Quel a été le rôle des services de renseignement russes dans la décision d'envahir l'Ukraine ? Dans un article en deux parties, Cyril Gélibter analyse les dysfonctionnements des services dans le processus de décision menant au 24 février 2022.
Le renseignement russe et la décision d’attaquer l’Ukraine (2/2) Les superviseurs des services (T 1577)
Cet article est la seconde partie de la tribune n° 1562 : « Le renseignement russe et la décision d’attaquer l’Ukraine : un rôle ambigu »
Nikolaï Patrouchev, un « faucon » prudent ?
Dans son ouvrage, le journaliste Owen Matthews présente le secrétaire du Conseil de sécurité comme l’un des architectes de la préparation de l’invasion de l’Ukraine (1). Nikolay Patroushev joue un rôle majeur dans le processus décisionnel russe. Ce pur produit du KGB, après avoir succédé en 1998 à Vladimir Poutine à la tête de la Direction de contrôle de l’administration présidentielle, revient au FSB, quand le futur Président russe est nommé à sa tête en juillet 1998, pour devenir directeur du Département de sécurité économique avec rang d’adjoint du directeur, puis 1er directeur adjoint, directeur du FSB (août 1999-mai 2008) et secrétaire du Conseil de sécurité depuis mai 2008. Présenté comme un « faucon », ce diplômé en constructions navales a fortement développé, aussi bien en tant que directeur du FSB qu’au Conseil de sécurité, ses relations avec l’étranger, en visant les personnes-clés, et ce sur tous les continents. Il développe les relations avec les Pasdarans, qui sont une des composantes majeures du régime iranien ; rencontre en Libye en 2005 Moatassem Kadhafi, quatrième fils du colonel Kadhafi et qui occupera par la suite des postes-clés dans l’appareil sécuritaire libyen ; mais également le coordonnateur national du renseignement (CNR) français Didier Le Bret le 20 novembre 2015, peu après les attentats de Paris ; son homologue américain John Bolton sous Donald Trump ; et, comme le montrent les communiqués du Conseil de sécurité russe, ses homologues sécuritaires chinois, vietnamiens, thaïlandais, angolais, kazakhs, sud-africains, cubains, philippins (2)… En plus de recevoir les notes des différents services, ce proche de Poutine décrit comme un ascète est également chargé de la coordination des services de renseignements et de sécurité, de facto, depuis 2008, et juridiquement depuis un décret de mai 2011 (3).
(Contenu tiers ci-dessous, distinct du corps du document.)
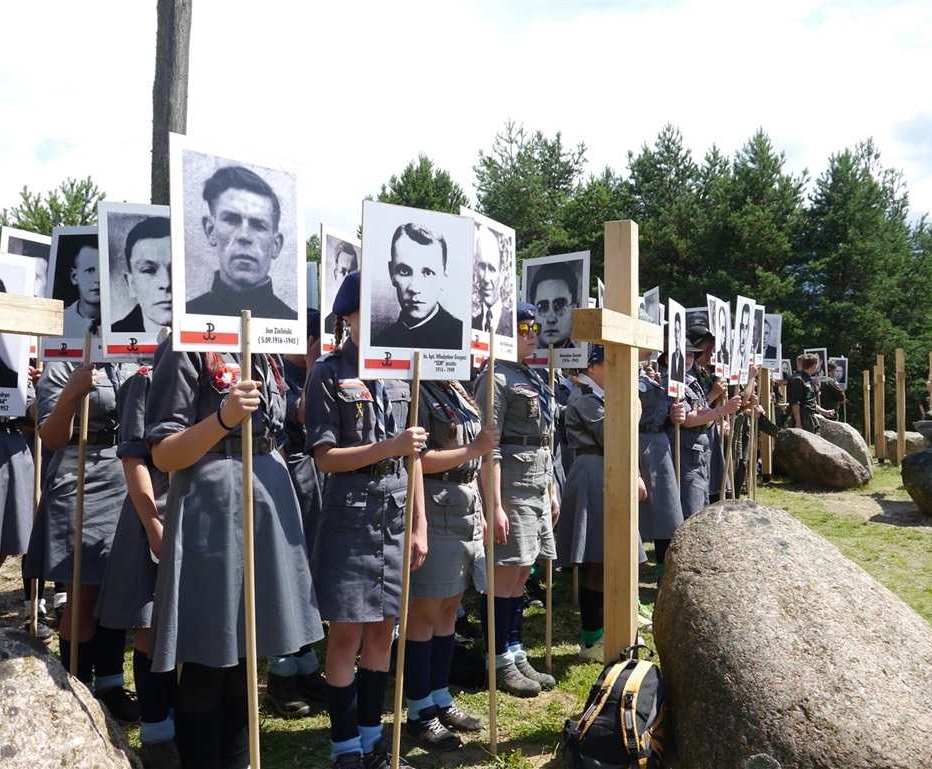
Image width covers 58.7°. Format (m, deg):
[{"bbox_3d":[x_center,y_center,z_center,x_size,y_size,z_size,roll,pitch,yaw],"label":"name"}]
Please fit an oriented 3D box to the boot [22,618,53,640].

Cette casquette, tout à la fois de diplomatie secrète et de coordonnateur du renseignement – même si, selon l’historien britannique spécialiste de la Russie Mark Galeotti, le secrétaire du Conseil de sécurité arbitrerait les conflits qui ne sont pas suffisamment sérieux pour être remontés au Président (4) – aurait-elle déteint sur Patrouschev ? Lors de la réunion du Conseil de sécurité du 21 février 2022, Patrouchev insiste sur plusieurs points : les négociations doivent être menées uniquement avec les États-Unis – l’Organisation pour la sécurité et la coopération en Europe (OSCE), l’Otan, l’Union européenne (UE) suivront si un accord est obtenu avec Washington – par Poutine avec Biden, en exigeant que le conflit autour de Donetsk et de Lougansk cesse rapidement, dans un délai de deux à trois jours, et alors la Russie sera favorable au dialogue, pour un plan prévoyant des délais – Patrouchev paraît écarter les accords de Minsk. Il est à noter que Poutine, après avoir entendu les propositions de Patrouchev, donne la parole à l’interlocuteur suivant (le Premier ministre Mikhaïl Michoustine), sans chercher à creuser la question.